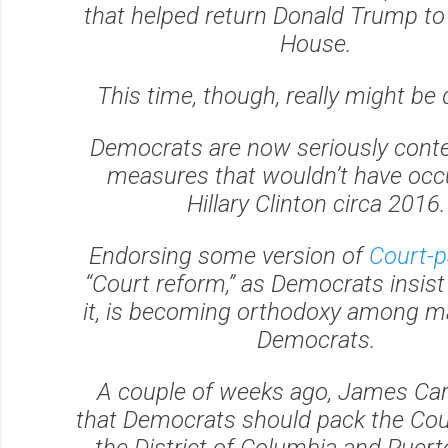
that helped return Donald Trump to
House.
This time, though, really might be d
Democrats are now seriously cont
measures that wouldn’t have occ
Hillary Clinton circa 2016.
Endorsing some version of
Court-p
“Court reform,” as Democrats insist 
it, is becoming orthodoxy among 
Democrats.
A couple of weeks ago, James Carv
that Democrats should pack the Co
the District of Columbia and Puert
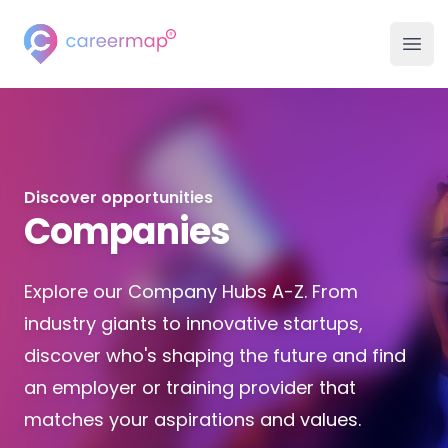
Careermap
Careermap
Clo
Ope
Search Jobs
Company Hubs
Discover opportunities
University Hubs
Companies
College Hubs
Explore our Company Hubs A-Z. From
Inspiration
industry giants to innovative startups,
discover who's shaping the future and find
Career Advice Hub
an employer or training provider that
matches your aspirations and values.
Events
--
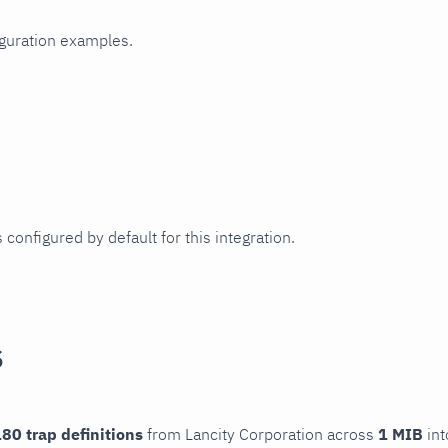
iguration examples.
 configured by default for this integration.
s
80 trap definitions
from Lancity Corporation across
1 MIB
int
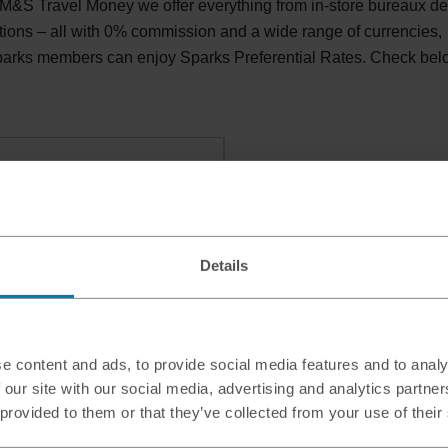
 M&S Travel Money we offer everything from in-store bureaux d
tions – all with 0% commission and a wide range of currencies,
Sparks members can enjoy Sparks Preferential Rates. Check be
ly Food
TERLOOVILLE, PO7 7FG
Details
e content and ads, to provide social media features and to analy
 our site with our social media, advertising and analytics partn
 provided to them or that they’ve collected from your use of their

作業内容 =>
「M&S Travel Money」を含む行から「provided to them」を含む行までをすべて、「social media」を「SNS」に置き換えて書き直してください。それ以外の部分は変えないでください。

解答欄 =>
 M&S Travel Money we offer everything from in-store bureaux d
tions – all with 0% commission and a wide range of currencies,
Sparks members can enjoy Sparks Preferential Rates. Check be
ly Food
TERLOOVILLE, PO7 7FG
Details
e content and ads, to provide SNS features and to analy
 our site with our SNS, advertising and analytics partn
 provided to them or that they’ve collected from your use of their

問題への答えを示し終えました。